To safeguard our native crayfish, anglers and other river users are being urged to stop the spread of the signal crayfish, and the plague it carries, by following three simple steps: Check, Clean and Dry.
The American species of crayfish is bigger, more aggressive and out-competes our native crayfish. More importantly it also carries a fungal disease known as crayfish plague that has wiped out our native crayfish from most rivers in the south of England.
Because they are larger than our native species, signal crayfish can have a significant impact on fisheries by eating fish eggs and also increasing the erosion of river banks through their burrowing.
Fiona Morris, fisheries and biodiversity team leader at the Environment Agency, said:
“We don’t yet know how far the signal crayfish have spread, but the numbers we have found recently are not good news. It is impossible to totally eradicate populations of signal crayfish. All we can do now is try our best to contain them and stop them from spreading, to help protect our native crayfish.
We’re calling on all river users and anglers who fish the River Blyth to help us by Checking, Cleaning and Drying all their fishing tackle and footwear thoroughly, so that we can halt the spread of the disease that the signal crayfish carry.
In the North East we still have native populations which are holding out against the invasion, and we want to keep it that way.”
Peter Kerr from the Northumberland Rivers Trust said:
“We must do all we can to stop signal crayfish getting into the Wansbeck, where their effect will be devastating on the native population. We would ask all anglers and river users to follow the Check, Clean, Dry Campaign.”
Although it is legal to catch crayfish with a licence in other parts of the country, requests for a licence in the North East are rejected to protect vulnerable native crayfish populations.

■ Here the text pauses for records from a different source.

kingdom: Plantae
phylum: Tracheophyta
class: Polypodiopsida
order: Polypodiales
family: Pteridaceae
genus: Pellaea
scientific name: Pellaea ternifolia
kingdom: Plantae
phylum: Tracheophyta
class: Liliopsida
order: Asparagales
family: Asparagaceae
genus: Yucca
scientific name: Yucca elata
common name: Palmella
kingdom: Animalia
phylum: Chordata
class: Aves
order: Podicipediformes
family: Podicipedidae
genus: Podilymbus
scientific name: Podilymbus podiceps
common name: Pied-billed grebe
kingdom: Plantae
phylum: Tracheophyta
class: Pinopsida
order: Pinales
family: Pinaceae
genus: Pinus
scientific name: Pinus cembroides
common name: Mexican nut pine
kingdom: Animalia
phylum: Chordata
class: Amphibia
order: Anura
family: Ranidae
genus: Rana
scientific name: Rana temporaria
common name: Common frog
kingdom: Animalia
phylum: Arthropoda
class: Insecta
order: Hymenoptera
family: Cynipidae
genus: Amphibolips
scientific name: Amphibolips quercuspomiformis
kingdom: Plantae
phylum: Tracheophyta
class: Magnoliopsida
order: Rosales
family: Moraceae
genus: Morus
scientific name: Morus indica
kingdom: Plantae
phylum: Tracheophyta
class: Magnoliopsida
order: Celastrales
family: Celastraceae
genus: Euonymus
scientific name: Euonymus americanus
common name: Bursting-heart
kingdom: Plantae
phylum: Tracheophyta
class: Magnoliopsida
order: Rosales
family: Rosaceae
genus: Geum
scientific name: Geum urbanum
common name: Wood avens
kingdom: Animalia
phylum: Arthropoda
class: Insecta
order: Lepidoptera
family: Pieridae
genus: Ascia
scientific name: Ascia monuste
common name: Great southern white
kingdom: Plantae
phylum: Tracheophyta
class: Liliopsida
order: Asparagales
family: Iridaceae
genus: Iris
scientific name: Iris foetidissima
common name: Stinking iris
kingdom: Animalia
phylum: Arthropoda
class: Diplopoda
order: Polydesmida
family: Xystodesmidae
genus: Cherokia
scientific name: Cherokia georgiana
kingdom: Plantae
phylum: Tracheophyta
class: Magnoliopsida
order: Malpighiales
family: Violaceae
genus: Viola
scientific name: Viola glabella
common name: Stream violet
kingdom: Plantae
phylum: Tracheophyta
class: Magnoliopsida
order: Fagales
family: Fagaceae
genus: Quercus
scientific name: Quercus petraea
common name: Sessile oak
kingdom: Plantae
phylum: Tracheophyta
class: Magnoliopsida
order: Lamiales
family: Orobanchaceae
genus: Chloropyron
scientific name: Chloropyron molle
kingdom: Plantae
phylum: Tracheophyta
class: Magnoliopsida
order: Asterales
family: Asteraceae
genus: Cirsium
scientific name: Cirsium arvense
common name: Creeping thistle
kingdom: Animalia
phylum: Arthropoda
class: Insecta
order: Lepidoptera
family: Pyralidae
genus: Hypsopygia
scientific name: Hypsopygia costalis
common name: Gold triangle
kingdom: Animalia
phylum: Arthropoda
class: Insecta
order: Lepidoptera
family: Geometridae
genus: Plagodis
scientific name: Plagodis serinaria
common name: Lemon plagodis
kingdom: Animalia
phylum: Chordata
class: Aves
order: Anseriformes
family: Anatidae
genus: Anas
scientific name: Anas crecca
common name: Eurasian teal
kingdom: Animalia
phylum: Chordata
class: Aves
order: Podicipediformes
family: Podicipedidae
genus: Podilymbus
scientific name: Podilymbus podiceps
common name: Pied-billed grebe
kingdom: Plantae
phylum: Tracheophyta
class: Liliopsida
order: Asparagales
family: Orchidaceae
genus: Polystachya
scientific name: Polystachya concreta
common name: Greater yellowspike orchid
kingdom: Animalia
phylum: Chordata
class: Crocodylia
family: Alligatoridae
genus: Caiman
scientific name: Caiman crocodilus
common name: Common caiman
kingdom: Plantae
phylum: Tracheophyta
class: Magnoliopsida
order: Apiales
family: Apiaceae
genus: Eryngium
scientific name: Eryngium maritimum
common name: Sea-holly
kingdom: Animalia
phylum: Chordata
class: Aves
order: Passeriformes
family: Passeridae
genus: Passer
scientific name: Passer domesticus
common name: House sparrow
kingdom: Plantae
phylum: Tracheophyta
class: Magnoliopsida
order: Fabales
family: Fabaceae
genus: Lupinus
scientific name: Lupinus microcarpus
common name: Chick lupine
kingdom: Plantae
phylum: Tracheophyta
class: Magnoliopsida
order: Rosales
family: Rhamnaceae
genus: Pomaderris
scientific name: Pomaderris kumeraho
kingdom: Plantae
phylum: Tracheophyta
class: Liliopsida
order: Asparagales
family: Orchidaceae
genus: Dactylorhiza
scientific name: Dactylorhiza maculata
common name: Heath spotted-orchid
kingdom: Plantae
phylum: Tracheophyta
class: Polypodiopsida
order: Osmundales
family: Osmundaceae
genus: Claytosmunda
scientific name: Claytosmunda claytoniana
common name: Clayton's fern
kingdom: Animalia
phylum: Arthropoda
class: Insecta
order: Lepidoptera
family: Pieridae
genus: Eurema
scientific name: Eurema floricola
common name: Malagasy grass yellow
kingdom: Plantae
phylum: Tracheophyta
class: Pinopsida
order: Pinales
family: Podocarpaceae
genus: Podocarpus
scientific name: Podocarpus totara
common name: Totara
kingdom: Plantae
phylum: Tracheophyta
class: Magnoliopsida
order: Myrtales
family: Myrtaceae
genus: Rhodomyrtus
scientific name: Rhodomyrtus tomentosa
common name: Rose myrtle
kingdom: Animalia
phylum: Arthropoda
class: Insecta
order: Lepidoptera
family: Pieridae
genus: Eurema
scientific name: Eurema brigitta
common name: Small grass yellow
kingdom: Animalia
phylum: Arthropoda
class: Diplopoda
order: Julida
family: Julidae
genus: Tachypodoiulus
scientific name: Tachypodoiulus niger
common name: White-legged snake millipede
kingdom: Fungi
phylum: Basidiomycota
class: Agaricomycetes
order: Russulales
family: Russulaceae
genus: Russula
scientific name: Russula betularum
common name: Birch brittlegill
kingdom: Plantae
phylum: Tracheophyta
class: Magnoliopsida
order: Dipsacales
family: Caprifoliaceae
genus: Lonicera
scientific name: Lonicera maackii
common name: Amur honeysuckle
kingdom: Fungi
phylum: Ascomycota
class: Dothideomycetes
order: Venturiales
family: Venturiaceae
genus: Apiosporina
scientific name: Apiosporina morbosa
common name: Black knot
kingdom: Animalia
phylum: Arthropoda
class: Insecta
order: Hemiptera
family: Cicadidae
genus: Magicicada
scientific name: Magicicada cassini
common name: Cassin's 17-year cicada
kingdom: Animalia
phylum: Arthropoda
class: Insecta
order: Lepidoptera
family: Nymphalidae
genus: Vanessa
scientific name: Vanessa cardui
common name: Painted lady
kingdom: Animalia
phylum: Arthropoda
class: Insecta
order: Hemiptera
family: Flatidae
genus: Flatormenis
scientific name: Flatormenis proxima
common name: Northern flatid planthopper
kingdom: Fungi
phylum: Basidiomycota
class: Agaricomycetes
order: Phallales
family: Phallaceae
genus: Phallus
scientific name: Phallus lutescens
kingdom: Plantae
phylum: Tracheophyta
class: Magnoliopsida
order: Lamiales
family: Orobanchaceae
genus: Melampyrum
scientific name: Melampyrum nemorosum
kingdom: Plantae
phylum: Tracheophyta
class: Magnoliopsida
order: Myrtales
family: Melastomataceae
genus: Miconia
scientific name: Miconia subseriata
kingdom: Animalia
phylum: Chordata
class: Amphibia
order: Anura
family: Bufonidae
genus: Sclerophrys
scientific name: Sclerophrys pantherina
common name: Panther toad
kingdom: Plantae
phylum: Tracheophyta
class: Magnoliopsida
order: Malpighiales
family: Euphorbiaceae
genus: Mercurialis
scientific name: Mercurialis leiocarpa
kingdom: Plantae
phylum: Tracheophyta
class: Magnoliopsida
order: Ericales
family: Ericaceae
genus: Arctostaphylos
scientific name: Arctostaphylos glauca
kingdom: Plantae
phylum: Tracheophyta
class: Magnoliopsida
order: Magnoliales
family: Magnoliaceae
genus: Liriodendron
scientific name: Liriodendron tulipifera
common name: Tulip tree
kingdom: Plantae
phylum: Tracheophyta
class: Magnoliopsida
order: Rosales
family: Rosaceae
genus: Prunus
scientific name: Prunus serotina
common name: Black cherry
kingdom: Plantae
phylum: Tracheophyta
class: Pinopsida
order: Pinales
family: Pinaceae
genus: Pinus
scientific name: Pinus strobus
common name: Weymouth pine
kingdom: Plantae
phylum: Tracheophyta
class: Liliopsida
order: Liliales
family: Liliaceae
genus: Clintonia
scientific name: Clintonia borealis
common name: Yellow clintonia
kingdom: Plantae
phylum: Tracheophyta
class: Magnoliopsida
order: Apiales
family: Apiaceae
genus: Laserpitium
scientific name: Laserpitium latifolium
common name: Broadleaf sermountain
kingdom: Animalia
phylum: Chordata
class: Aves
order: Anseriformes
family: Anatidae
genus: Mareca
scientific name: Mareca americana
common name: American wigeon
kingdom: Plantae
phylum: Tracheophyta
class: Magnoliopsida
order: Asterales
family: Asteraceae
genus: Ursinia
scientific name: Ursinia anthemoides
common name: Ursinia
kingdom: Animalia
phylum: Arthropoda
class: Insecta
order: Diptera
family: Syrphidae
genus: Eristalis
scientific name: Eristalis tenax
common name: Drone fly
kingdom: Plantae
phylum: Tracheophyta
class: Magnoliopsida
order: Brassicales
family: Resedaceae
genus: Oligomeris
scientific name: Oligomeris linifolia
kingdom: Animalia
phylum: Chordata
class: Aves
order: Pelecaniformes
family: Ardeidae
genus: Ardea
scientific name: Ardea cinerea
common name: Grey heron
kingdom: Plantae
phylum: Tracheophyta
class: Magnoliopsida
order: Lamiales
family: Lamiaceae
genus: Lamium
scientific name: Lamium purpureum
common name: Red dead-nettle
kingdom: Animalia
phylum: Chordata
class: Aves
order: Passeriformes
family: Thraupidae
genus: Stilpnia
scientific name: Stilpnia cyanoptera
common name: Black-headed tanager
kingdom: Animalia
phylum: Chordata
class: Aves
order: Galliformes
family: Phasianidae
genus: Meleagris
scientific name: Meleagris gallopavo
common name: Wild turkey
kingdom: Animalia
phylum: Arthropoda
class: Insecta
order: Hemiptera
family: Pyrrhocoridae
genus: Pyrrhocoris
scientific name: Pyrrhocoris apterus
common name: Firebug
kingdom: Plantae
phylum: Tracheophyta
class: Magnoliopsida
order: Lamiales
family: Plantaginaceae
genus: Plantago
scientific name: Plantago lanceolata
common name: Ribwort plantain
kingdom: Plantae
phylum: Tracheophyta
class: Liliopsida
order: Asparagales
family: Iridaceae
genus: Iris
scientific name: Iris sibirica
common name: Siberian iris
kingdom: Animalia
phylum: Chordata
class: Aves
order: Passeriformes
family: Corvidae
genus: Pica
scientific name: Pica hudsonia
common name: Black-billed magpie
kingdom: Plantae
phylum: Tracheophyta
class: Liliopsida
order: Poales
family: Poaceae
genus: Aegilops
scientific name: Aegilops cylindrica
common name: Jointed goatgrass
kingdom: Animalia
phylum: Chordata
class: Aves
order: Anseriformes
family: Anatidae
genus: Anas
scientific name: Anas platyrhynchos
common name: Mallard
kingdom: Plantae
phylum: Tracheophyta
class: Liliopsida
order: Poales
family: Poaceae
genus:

Scientific evidence has shown that small scale trapping can make the situation worse for our native crayfish. Large male signal crayfish tend to be caught in the traps and, because they also cannibalise young crayfish, larger males can help to control the population size. In some areas where trapping has occurred there has been an increase in the numbers of signal crayfish over subsequent years. Trapping can also increase the risk of spreading signal crayfish and the plague they carry.
A byelaw for trapping crayfish in England and Wales came into force in 2005, which restricted the accidental or deliberate movement of alien crayfish and 'crayfish plague', whilst still allowing the legitimate trapping of the crustaceans in some postcode areas. None of these are in the north of England.